What to Expect From Recovery When your friend or family member has agreed to get treatment, it is only natural that you would want to see results. It is important to remember that recovery is a long-term process, and you may not notice a difference in behavior or attitude right away. You should be ready to deal with the person's emotional ups and downs. There will be good days and bad days, little victories and setbacks along the way. Because eating disorders are deeply rooted psychological problems, there is no "quick fix," and full recovery takes a lot of time and hard work. It is crucial that you continue to offer your support and encouragement all along the way. Ask her/him how things are going. If s/he is willing to discuss the treatment process with you, try to get some feedback about what is or is not being accomplished. If your loved one does not seem to be responding at all to therapy, try to get a sense of what might be wrong. Sometimes it takes a little while for a person to feel safe and comfortable in a therapeutic setting, but if there is a major personality conflict or some other issue with the therapist, you should suggest looking for another one. Try to make yourself available for your friend or family member. Let them know that you are there if they need someone to spend time with or talk to. The bottom line is that you should have realistic expectations. Your patience and compassion throughout this process are of the utmost importance.

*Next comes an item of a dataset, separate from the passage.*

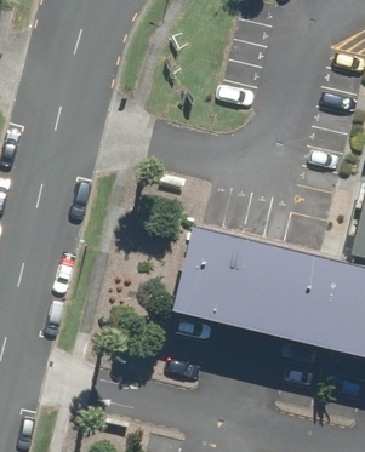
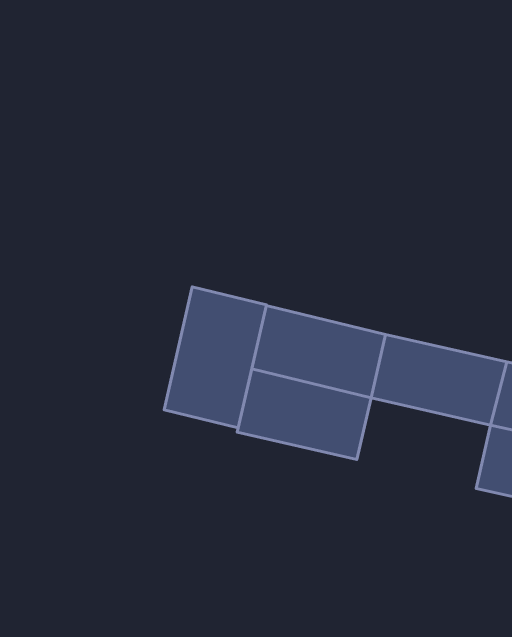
building: none -> [164,287,266,428]
building: [244,287,333,348] -> none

Taking Care of Yourself It is easy to get wrapped up in your loved one's eating disorder. It's very common for friends and family members to feel overwhelmed by these situations, and to become frustrated, depressed or anxiety-ridden because of their concern for the sufferer. Eating disorders do not just affect the person who is suffering--they have a deep impact on everyone who cares about that person. Don't neglect your own needs. The more you push down your feelings, the more likely you are to end up expressing them at an inappropriate moment, when you may be especially angry or frustrated. AABA strongly encourages friends and family members to seek help for themselves. Whether through individual therapy, family therapy or a support group, it is important that you find a space where you can talk about what you are experiencing. AABA can help you find resources in your area.
Educating Yourself About Eating Disorders
If you know someone who is suffering from an eating disorder,
you should make an effort to educate yourself about these problems.
The more you know, the better prepared you will be to help this
person. Being knowledgeable about signs, symptoms, causes, and
other issues related to eating disorders will give you a better
sense of what to look for and what to expect.